BCA (BBCA) Bagikan Dividen Interim Rp 6,16 Triliun, Simak Jadawal Ini
JAKARTA, investortrust.id – PT Bank Central Asia Tbk (BBCA) membagikan dividen interim tahun buku 2024 senilai Rp 6,16 triliun. Nilai dividen tersebut setara dengan Rp 50 per saham. Total dividen tersebut lebih besar, dibandingkan dividen interim tahun buku 2023 senilai Rp 5,23 triliun.
Kelapa Grup BBCA Linda Chandrawati mengatakan, sesuai dengan keputusan direksi yang telah disetujui dewan komisaris pada 9 November 2024 diputuskan pembagian dividen senilai Rp 6,16 triliun.
Baca Juga
Laba BCA Tembus Rp 41,1 Triliun di Kuartal III 2024, Naik 12,8%
“Dividen Rp 50 per saham tersebut akan dibagikan kepada pemegang saham pada 11 Desember 2024. Sedangakn tanggal cum dividen ditetapkan pada 20 November 2024,” tulisnya dalam pengumuamn resminya di Bursa Efek Indonesi (BEI), Selasa (12/11/2024).
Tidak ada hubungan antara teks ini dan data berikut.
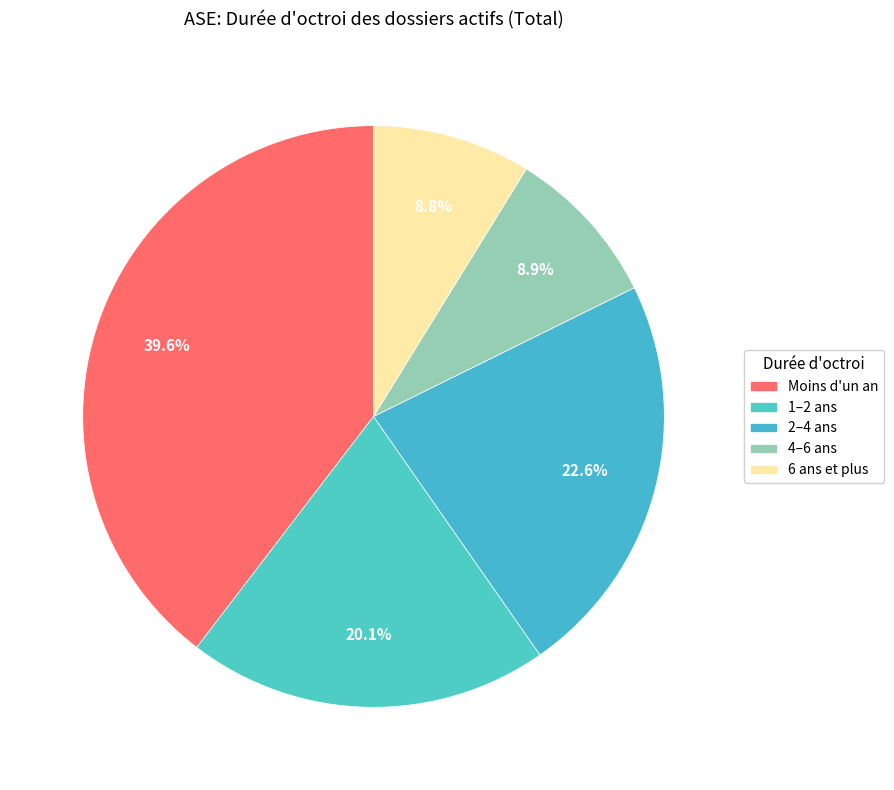

Which category has the smallest portion of the pie?

6 ans et plus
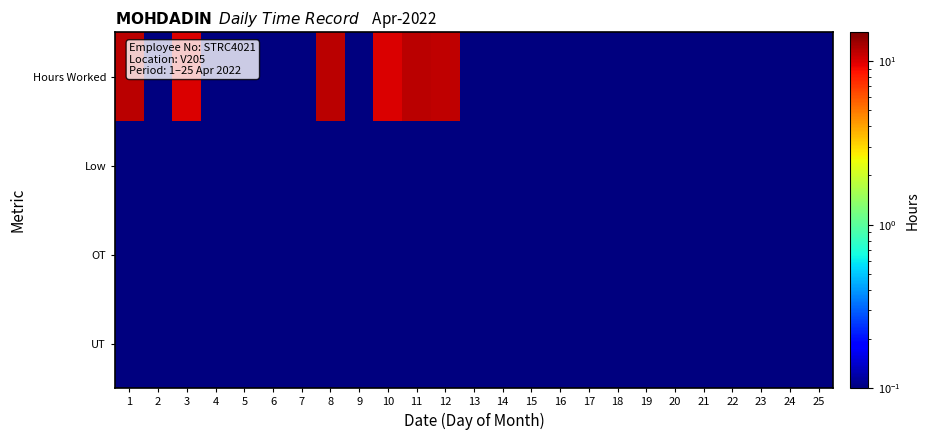

At which category is the sum across all series the highest?

11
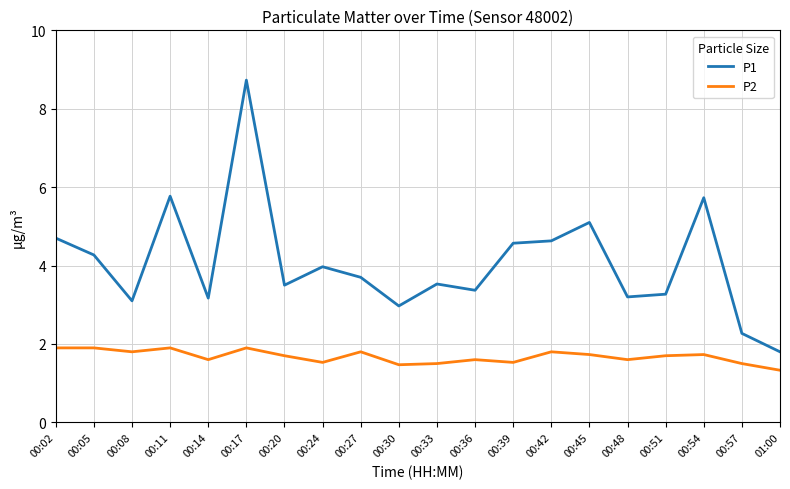

True or false: P1 has more than 1 interior local peaks.

True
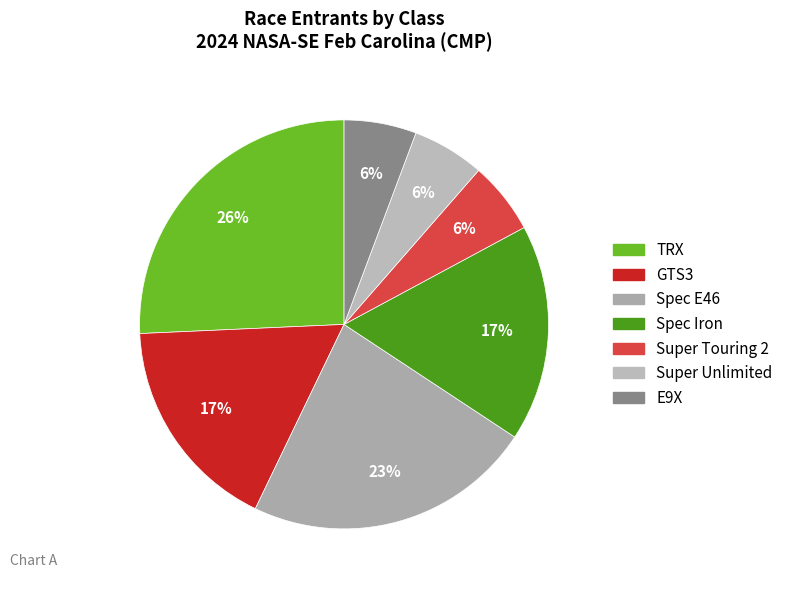

The GTS3 slice represents 17% of the pie. True or false?

True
Pembagian dividen ini didasarkan atas torehan laba bersih yang dapat diatribusikan kepada entitas induk Rp 41,07 triliun hingga kuartal III-2024. Saldo laba ditahan yang tidak dibatasi penggunaannya Rp 232,30 triliun dan total ekutias Rp 255,96 triliun.
Baca Juga
BCA Optimistis Prospek Kredit Positif, Tapi Cenderung Moderat
Sebelumnya, Corporate Secretary BCA Raymon Yonarto mengatakan bahwa BCA berkomitmen untuk terus memberikan dividen dengan nilai terus meningkat dari waktu ke waktu. "Kita dari waktu ke waktu komit untuk memberikan dividen yang terus meningkat," ujarnya beberapa waktu lalu.
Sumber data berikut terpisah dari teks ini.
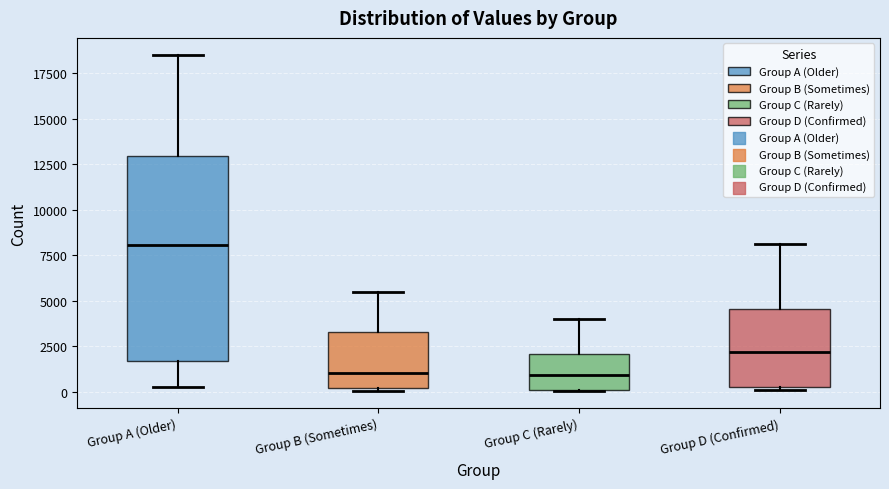

Reading left to right, transcribe this box plot: for each box, give where its median line is, the range the box spans, and where its two whiskers end, as read against the y-axis. The values are not printed on the chart, so give them approximately, as read against the axis.

Group A (Older): median 8000, box 1500 to 13000, whiskers 0 to 18500
Group B (Sometimes): median 1000, box 0 to 3500, whiskers 0 (just below the box's lower edge) to 5500
Group C (Rarely): median 1000, box 0 to 2000, whiskers 0 to 4000
Group D (Confirmed): median 2000, box 500 to 4500, whiskers 0 to 8000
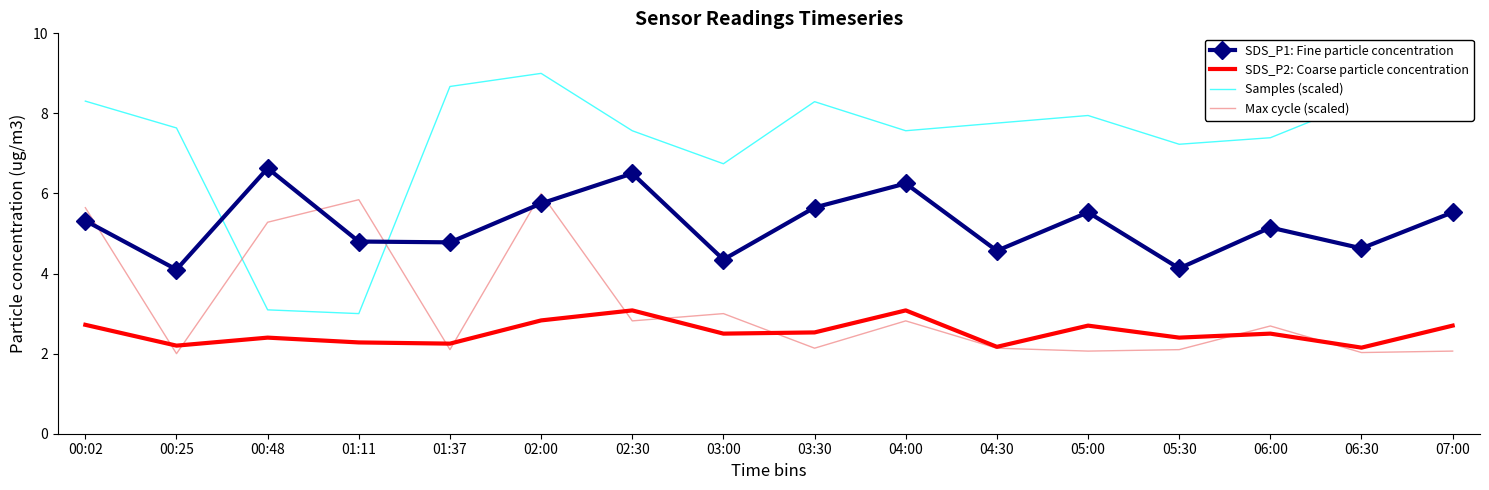

Rank the series at 01:11 from highest to lowest value.

Max cycle (scaled), SDS_P1: Fine particle concentration, Samples (scaled), SDS_P2: Coarse particle concentration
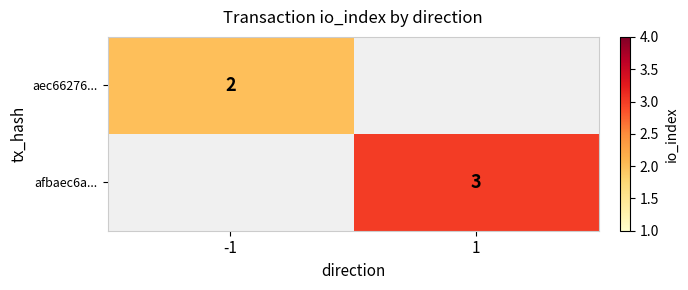

The aec66276... series shows 2 at -1. True or false?

True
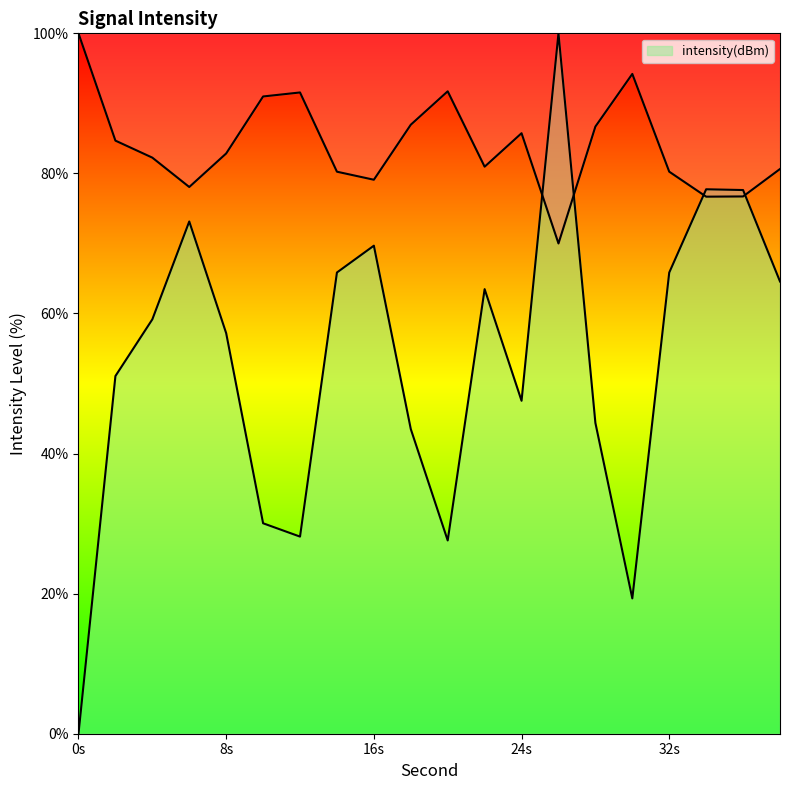

Rank the categories by value from highest to lowest.

26, 34, 36, 6, 16, 14, 32, 38, 22, 4, 8, 2, 24, 28, 18, 10, 12, 20, 30, 0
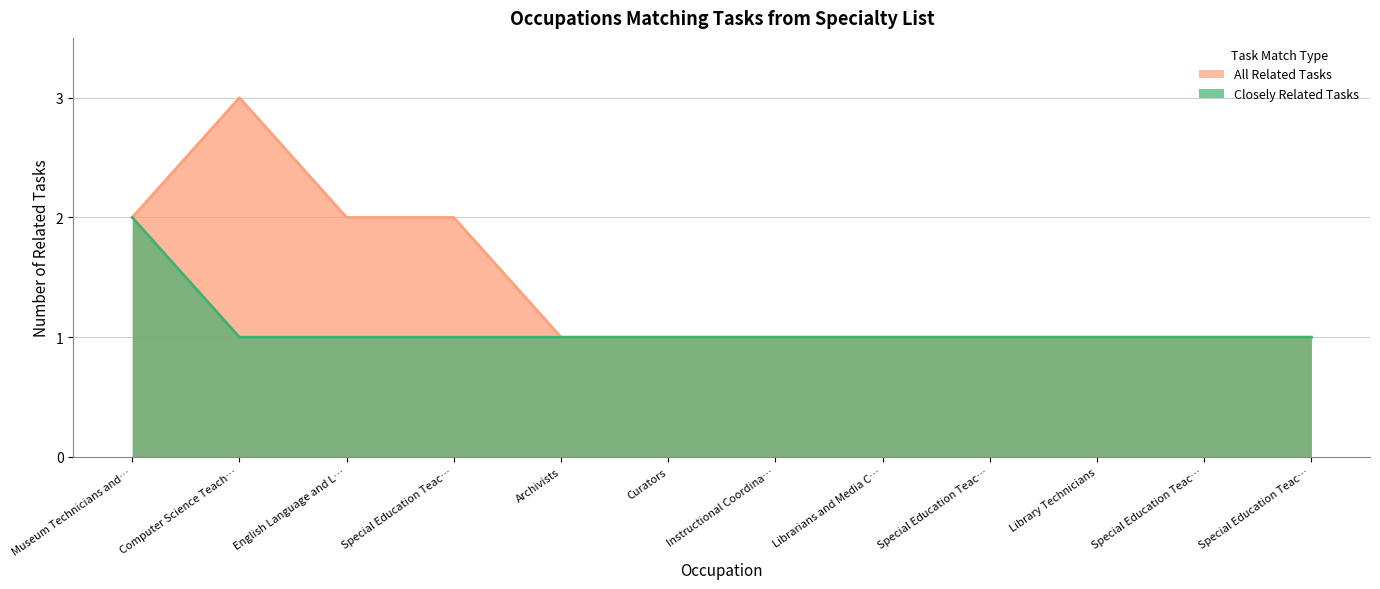

What is the difference between the maximum and minimum values in the All Related Tasks series?

2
Berdasarkan catatan, BCA menetapkan total dividen tunai tahun buku 2023 senilai Rp 33,28 triliun atau Rp 270 per saham. Angka tersebut mencerminkan rasio dividen 68,48% dari perolehan laba bersih tahun 2023. Nilai dividen tunai per saham itu mencatatkan kenaikan 31,7%, dibandingkan dividen tunai tahun buku 2022.